◆ **Exercise details**: Each entry below must appear in the answer exactly as written.

····················

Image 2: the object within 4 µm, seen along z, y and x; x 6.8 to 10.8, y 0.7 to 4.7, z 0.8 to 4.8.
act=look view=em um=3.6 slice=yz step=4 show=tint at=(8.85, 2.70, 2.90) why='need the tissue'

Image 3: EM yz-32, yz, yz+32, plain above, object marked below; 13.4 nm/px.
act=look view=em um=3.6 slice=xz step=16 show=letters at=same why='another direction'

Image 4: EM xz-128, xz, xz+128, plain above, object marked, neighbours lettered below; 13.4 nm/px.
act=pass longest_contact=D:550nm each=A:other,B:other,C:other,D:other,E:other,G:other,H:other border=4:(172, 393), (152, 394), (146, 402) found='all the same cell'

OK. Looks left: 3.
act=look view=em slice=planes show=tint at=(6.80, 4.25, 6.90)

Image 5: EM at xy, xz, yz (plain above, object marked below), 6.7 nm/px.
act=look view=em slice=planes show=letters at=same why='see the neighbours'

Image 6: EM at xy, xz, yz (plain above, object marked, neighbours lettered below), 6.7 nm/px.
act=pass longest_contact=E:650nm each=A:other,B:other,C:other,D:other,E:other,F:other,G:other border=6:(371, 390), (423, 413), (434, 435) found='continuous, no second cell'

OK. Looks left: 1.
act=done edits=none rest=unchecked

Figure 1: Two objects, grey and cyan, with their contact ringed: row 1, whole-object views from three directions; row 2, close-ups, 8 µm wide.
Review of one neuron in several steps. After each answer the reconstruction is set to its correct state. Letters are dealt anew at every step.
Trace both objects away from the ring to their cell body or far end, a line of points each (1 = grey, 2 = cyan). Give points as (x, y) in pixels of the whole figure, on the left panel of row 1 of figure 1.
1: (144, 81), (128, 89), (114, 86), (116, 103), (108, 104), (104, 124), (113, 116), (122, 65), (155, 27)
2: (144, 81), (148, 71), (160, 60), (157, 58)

····················

◆ **Answer to this exercise**:
Image 2: the object within 4 µm, seen along z, y and x; x 6.8 to 10.8, y 0.7 to 4.7, z 0.8 to 4.8.
act=look view=em um=3.6 slice=yz step=4 show=tint at=(8.85, 2.70, 2.90) why='need the tissue'

Image 3: EM yz-32, yz, yz+32, plain above, object marked below; 13.4 nm/px.
act=look view=em um=3.6 slice=xz step=16 show=letters at=same why='another direction'

Image 4: EM xz-128, xz, xz+128, plain above, object marked, neighbours lettered below; 13.4 nm/px.
act=pass longest_contact=D:550nm each=A:other,B:other,C:other,D:other,E:other,G:other,H:other border=4:(172, 393), (152, 394), (146, 402) found='all the same cell'

OK. Looks left: 3.
act=look view=em slice=planes show=tint at=(6.80, 4.25, 6.90)

Image 5: EM at xy, xz, yz (plain above, object marked below), 6.7 nm/px.
act=look view=em slice=planes show=letters at=same why='see the neighbours'

Image 6: EM at xy, xz, yz (plain above, object marked, neighbours lettered below), 6.7 nm/px.
act=pass longest_contact=E:650nm each=A:other,B:other,C:other,D:other,E:other,F:other,G:other border=6:(371, 390), (423, 413), (434, 435) found='continuous, no second cell'

OK. Looks left: 1.
act=done edits=none rest=unchecked

Figure 1: Two objects, grey and cyan, with their contact ringed: row 1, whole-object views from three directions; row 2, close-ups, 8 µm wide.
Review of one neuron in several steps. After each answer the reconstruction is set to its correct state. Letters are dealt anew at every step.
Trace both objects away from the ring to their cell body or far end, a line of points each (1 = grey, 2 = cyan). Give points as (x, y) in pixels of the whole figure, on the left panel of row 1 of figure 1.
1: (144, 81), (128, 89), (114, 86), (116, 103), (108, 104), (104, 124), (113, 116), (122, 65), (155, 27)
2: (144, 81), (148, 71), (160, 60), (157, 58)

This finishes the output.